Top of STUDY TEXT

ARTICLE VII BOARD OF DIRECTORS

Section A. Board Composition. The powers and rights vested in NorCal, except as otherwise herein provided, shall be exercised by a Board of fifteen directors along with up to two additional ex officio directors. If they are not currently serving a term on the Board, the President and Delegate shall be ex officio directors.

 

Section B. Powers of the Board. Subject to the provisions and limitations of the California Nonprofit Public Benefit Corporation Law and any other applicable laws, and subject to any limitations of the Articles of Incorporation and these Bylaws, the activities and affairs of NorCal shall be conducted, and all corporate powers shall be exercised, by or under the direction of the Board of Directors. The Board of Directors may delegate the management of the activities of NorCal to any person or persons, management company, or committees, however composed, provided that the activities and affairs of NorCal shall be managed and all corporate powers shall be exercised under the ultimate direction of the Board of Directors. The power of the Board of Directors shall include, without limitation, the following:

 

  • To perform any act required by these Bylaws.
  • To prescribe and enforce rules, which it shall deem necessary or convenient to serve the requirements of these Bylaws, and other such rules as it shall deem proper.
  • To appoint and remove at its pleasure the Executive Director of NorCal who shall be responsible for implementing Board decisions, the management of NorCal's programs and the hiring and termination of its personnel.
  • To manage the business of NorCal.
  • To direct, review, and approve budgets, and review NorCal’s performance against goals, objectives, and budgets.
  • In addition, when required by law, the Board shall appoint (in a manner consistent with applicable law) an Audit Committee.

 

Section C. Specific Duties of the Board. It shall be the duty of the Board of Directors:

 

  • To cause to be kept a complete record of all of its acts and proceedings and of the proceedings of the meetings of NorCal, and the proceedings of the Executive Committee.
  • To present to the Annual Meeting of NorCal a statement showing the assets and liabilities of NorCal and the general condition of its affairs, which statement shall include a report of the business of the year to date and a recommendation of such future action as the Board shall deem advisable. The financial statement shall be certified by a public accountant.
  • To supervise and direct the Executive Director of NorCal.
  • To carry into effect the provisions of these Bylaws and to enforce all rules and regulations which it shall have adopted.

 

To determine any ambiguity or question with respect to the interpretation of the Constitution & Bylaws. In such event, the determination of a two-thirds vote of the Directors voting shall be final, and in the event that such determination cannot be effected by such a vote, the matter shall be referred to NorCal's General Counsel, whose decision shall be final.

Bottom of STUDY TEXT
Top of DATA PROVIDED

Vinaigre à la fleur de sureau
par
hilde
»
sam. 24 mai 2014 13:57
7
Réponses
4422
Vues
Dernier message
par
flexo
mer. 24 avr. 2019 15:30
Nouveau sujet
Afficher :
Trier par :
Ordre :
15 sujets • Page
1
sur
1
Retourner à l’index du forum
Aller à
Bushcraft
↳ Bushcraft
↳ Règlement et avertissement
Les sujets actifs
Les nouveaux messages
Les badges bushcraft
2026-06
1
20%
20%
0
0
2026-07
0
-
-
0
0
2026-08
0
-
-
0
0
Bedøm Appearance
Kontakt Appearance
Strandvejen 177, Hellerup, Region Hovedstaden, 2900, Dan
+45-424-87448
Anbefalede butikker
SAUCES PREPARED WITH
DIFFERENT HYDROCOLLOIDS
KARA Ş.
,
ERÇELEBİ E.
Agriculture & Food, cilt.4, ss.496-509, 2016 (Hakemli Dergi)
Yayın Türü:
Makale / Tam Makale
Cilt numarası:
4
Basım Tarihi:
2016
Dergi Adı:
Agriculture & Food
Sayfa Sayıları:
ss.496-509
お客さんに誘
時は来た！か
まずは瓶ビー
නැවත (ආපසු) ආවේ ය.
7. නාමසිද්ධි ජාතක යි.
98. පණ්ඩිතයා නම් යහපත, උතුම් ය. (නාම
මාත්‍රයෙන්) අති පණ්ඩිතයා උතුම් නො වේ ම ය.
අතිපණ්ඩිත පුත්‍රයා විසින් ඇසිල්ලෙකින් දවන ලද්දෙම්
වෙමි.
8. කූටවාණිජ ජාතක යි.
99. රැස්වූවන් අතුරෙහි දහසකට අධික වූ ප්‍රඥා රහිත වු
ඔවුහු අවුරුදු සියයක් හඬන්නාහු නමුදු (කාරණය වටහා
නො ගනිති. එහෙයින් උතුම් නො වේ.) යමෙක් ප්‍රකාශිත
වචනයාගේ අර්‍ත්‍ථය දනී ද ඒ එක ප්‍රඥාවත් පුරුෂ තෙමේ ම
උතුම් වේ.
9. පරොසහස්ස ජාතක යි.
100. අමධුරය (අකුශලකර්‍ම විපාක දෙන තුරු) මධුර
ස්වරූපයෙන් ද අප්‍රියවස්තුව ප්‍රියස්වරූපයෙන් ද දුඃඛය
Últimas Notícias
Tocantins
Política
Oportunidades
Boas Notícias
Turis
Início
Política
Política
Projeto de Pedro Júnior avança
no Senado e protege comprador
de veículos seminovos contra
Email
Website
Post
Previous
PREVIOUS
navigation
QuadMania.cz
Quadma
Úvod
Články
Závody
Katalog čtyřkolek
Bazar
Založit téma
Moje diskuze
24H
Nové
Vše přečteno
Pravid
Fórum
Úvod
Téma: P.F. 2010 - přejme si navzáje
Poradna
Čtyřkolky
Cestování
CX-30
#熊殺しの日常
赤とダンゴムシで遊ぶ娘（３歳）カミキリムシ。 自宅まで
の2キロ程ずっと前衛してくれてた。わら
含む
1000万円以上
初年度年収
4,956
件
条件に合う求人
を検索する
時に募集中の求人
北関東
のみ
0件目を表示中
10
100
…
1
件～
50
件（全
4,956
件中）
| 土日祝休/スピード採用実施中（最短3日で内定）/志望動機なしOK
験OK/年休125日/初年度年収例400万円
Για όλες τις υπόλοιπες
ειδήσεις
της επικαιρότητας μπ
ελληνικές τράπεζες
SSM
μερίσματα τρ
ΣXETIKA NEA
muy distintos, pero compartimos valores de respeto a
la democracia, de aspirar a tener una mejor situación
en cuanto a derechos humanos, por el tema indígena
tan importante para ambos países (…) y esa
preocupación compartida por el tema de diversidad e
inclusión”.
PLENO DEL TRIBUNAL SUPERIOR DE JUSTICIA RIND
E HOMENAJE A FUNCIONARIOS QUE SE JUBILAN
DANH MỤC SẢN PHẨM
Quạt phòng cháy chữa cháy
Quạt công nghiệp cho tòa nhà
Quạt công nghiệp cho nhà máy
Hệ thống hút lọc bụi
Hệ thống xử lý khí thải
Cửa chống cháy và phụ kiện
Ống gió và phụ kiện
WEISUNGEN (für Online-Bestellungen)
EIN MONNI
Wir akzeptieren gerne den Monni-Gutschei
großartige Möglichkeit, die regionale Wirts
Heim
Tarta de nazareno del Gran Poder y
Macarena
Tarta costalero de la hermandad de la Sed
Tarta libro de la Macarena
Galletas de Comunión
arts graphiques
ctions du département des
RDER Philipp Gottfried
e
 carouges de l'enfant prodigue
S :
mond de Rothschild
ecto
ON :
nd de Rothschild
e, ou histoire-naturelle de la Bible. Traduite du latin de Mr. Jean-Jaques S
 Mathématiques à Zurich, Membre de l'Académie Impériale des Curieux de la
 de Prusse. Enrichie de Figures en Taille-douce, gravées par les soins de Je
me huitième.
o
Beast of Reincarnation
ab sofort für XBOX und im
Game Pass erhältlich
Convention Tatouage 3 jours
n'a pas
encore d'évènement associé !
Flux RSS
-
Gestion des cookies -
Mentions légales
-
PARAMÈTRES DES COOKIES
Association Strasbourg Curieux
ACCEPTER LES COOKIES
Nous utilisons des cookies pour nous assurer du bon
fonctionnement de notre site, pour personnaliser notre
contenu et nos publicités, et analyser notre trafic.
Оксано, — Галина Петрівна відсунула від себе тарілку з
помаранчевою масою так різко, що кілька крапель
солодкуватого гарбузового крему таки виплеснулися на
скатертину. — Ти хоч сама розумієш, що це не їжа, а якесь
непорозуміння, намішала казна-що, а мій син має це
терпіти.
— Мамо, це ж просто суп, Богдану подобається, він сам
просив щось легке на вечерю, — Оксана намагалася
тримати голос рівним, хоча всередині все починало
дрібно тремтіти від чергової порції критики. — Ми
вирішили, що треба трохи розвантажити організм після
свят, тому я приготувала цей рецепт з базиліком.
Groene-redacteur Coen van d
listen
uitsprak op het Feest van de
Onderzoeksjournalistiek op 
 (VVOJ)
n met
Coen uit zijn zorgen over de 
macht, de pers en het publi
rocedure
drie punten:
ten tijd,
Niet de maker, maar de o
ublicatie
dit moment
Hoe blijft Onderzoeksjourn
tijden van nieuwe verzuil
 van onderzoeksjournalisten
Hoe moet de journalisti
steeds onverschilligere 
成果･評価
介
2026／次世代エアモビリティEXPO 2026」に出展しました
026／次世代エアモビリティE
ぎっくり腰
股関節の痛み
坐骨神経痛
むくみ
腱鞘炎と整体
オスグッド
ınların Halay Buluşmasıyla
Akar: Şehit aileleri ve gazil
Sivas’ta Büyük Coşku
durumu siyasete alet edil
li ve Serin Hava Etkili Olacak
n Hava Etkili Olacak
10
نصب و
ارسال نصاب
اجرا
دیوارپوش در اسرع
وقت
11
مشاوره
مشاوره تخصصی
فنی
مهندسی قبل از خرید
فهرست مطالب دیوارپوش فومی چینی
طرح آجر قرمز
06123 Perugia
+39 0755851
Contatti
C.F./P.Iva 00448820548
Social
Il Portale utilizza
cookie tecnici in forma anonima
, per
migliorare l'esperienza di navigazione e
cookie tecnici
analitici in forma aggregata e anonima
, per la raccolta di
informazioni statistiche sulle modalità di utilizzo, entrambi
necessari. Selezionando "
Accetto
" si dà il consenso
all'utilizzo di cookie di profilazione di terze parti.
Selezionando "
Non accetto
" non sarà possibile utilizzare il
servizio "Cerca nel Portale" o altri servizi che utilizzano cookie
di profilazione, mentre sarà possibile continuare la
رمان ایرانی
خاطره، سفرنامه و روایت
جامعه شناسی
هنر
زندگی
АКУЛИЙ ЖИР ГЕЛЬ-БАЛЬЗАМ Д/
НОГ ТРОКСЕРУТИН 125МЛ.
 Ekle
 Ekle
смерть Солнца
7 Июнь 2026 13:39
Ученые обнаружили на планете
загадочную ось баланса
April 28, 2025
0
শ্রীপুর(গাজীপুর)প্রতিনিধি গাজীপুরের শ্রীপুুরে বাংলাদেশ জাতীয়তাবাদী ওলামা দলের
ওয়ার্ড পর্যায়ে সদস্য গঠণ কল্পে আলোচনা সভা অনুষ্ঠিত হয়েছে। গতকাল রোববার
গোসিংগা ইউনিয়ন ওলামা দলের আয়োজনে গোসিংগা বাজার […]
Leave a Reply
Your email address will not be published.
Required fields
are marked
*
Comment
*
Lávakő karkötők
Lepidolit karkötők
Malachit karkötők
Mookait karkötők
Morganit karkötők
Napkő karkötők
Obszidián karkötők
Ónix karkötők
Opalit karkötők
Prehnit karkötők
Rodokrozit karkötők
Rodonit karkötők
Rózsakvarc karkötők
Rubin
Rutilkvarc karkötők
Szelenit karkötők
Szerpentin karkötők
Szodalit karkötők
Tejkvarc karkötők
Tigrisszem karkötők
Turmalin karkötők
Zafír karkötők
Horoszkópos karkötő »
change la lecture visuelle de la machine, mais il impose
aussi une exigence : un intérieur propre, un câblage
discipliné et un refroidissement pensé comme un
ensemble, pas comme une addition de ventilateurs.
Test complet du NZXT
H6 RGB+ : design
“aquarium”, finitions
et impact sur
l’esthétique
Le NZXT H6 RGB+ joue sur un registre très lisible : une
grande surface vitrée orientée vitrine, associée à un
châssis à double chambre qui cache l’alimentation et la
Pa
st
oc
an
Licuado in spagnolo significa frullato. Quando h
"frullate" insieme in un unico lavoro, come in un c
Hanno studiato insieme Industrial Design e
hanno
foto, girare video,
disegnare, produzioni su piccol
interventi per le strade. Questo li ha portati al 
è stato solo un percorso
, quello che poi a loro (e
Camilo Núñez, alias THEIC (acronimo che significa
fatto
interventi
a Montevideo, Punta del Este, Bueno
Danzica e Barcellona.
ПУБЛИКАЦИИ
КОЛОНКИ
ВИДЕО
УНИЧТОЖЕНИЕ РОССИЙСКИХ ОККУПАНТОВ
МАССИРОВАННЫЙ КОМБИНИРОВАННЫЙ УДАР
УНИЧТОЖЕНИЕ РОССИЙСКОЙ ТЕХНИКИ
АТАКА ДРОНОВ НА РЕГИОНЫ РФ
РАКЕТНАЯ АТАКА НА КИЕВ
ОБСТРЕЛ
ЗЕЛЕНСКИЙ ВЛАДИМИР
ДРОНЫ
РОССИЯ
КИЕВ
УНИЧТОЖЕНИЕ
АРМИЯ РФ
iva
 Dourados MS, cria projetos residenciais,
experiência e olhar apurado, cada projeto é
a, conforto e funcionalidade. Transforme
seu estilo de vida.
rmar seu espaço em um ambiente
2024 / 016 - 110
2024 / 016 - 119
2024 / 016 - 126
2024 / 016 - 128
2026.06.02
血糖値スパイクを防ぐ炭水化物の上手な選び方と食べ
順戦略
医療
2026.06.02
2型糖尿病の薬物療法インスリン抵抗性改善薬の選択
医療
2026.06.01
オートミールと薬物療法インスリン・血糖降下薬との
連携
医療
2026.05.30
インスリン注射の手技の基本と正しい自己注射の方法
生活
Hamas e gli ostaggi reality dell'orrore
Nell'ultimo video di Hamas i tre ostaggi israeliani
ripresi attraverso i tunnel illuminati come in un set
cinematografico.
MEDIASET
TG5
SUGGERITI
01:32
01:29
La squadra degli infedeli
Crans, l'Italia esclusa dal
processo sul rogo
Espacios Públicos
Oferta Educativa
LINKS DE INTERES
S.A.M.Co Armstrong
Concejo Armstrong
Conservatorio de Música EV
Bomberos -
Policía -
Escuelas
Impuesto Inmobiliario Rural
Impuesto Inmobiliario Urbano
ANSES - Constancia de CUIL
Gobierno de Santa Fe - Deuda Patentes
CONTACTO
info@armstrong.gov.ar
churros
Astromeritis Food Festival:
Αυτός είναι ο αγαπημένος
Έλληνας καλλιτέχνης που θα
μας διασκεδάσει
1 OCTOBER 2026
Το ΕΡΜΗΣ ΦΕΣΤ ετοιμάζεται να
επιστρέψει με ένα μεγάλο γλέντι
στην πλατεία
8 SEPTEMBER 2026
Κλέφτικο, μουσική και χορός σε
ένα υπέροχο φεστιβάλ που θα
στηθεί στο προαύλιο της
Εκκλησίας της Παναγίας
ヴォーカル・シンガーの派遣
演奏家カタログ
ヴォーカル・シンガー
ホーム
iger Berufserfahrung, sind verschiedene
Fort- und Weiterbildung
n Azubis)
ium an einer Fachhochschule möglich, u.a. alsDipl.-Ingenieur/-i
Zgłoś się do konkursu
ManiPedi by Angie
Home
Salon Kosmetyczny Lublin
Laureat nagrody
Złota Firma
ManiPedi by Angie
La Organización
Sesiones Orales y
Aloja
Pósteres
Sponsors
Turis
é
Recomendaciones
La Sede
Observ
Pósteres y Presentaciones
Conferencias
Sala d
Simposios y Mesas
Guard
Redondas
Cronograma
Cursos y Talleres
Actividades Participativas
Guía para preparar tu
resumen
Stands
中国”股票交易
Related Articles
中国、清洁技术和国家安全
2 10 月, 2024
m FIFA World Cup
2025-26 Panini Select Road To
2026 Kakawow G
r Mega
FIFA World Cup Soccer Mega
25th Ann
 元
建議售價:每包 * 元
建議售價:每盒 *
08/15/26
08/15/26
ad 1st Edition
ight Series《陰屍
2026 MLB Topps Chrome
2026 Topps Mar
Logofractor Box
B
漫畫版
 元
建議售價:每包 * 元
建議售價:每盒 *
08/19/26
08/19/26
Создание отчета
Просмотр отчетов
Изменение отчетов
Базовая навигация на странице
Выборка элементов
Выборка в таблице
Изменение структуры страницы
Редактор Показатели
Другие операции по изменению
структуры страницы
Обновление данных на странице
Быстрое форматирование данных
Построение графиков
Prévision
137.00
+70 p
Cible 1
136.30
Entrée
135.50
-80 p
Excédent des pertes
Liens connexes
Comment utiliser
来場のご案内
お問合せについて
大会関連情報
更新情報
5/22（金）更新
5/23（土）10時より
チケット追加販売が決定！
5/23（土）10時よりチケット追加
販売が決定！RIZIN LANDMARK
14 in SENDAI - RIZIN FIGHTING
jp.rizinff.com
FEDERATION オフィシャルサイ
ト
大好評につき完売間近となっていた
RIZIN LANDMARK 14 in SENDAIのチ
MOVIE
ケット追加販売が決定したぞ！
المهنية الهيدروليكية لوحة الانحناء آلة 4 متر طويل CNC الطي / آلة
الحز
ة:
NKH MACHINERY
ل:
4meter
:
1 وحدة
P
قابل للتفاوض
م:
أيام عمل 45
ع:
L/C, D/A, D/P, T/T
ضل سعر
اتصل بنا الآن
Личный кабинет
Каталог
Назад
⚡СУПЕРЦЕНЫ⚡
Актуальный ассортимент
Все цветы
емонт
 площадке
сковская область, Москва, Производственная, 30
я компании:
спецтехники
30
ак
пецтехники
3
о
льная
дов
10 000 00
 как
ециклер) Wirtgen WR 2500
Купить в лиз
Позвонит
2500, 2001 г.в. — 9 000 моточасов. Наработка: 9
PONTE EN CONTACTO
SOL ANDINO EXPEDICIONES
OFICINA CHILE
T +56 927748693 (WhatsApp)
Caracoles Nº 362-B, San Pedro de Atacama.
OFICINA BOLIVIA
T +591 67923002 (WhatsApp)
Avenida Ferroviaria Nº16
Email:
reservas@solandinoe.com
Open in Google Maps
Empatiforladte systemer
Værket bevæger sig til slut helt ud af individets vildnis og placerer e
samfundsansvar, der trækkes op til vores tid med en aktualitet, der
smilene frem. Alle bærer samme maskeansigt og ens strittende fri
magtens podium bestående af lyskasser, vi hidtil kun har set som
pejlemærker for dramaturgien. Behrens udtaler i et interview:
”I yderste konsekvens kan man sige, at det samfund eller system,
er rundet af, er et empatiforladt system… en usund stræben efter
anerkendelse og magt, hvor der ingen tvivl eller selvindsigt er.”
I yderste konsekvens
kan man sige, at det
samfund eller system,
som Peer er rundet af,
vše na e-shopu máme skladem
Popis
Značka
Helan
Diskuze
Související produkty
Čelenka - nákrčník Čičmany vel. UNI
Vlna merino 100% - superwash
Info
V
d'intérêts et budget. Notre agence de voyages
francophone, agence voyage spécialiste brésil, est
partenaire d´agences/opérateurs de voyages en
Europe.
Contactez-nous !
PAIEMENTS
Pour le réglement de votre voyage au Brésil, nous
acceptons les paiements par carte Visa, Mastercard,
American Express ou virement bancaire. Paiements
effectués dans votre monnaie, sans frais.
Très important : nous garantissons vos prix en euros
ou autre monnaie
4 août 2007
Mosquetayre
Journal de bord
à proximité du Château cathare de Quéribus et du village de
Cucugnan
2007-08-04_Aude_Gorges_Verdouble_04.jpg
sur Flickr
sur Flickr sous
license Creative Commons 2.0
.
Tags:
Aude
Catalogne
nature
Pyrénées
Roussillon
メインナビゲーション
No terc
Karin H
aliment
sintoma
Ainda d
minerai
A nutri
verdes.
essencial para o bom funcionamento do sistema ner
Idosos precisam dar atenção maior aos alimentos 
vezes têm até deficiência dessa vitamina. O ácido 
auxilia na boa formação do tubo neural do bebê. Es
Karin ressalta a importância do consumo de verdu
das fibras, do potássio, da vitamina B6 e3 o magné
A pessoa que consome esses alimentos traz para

Bottom of DATA PROVIDED

→ **QUESTIONS ON THE MATERIAL**
(a) According to the bylaws article, how many directors make up the Board, apart from the ex officio directors?
(b) Rewrite the rows from their first line through the line containing "no Senado e protege comprador", replacing "Política" with "Governo" and leaving everything else unchanged.
The rows have no connection to the bylaws article.

→ **RESPONSES PER TASK**
(a) Fifteen directors.

(b)
Vinaigre à la fleur de sureau
par
hilde
»
sam. 24 mai 2014 13:57
7
Réponses
4422
Vues
Dernier message
par
flexo
mer. 24 avr. 2019 15:30
Nouveau sujet
Afficher :
Trier par :
Ordre :
15 sujets • Page
1
sur
1
Retourner à l’index du forum
Aller à
Bushcraft
↳ Bushcraft
↳ Règlement et avertissement
Les sujets actifs
Les nouveaux messages
Les badges bushcraft
2026-06
1
20%
20%
0
0
2026-07
0
-
-
0
0
2026-08
0
-
-
0
0
Bedøm Appearance
Kontakt Appearance
Strandvejen 177, Hellerup, Region Hovedstaden, 2900, Dan
+45-424-87448
Anbefalede butikker
SAUCES PREPARED WITH
DIFFERENT HYDROCOLLOIDS
KARA Ş.
,
ERÇELEBİ E.
Agriculture & Food, cilt.4, ss.496-509, 2016 (Hakemli Dergi)
Yayın Türü:
Makale / Tam Makale
Cilt numarası:
4
Basım Tarihi:
2016
Dergi Adı:
Agriculture & Food
Sayfa Sayıları:
ss.496-509
お客さんに誘
時は来た！か
まずは瓶ビー
නැවත (ආපසු) ආවේ ය.
7. නාමසිද්ධි ජාතක යි.
98. පණ්ඩිතයා නම් යහපත, උතුම් ය. (නාම
මාත්‍රයෙන්) අති පණ්ඩිතයා උතුම් නො වේ ම ය.
අතිපණ්ඩිත පුත්‍රයා විසින් ඇසිල්ලෙකින් දවන ලද්දෙම්
වෙමි.
8. කූටවාණිජ ජාතක යි.
99. රැස්වූවන් අතුරෙහි දහසකට අධික වූ ප්‍රඥා රහිත වු
ඔවුහු අවුරුදු සියයක් හඬන්නාහු නමුදු (කාරණය වටහා
නො ගනිති. එහෙයින් උතුම් නො වේ.) යමෙක් ප්‍රකාශිත
වචනයාගේ අර්‍ත්‍ථය දනී ද ඒ එක ප්‍රඥාවත් පුරුෂ තෙමේ ම
උතුම් වේ.
9. පරොසහස්ස ජාතක යි.
100. අමධුරය (අකුශලකර්‍ම විපාක දෙන තුරු) මධුර
ස්වරූපයෙන් ද අප්‍රියවස්තුව ප්‍රියස්වරූපයෙන් ද දුඃඛය
Últimas Notícias
Tocantins
Governo
Oportunidades
Boas Notícias
Turis
Início
Governo
Governo
Projeto de Pedro Júnior avança
no Senado e protege comprador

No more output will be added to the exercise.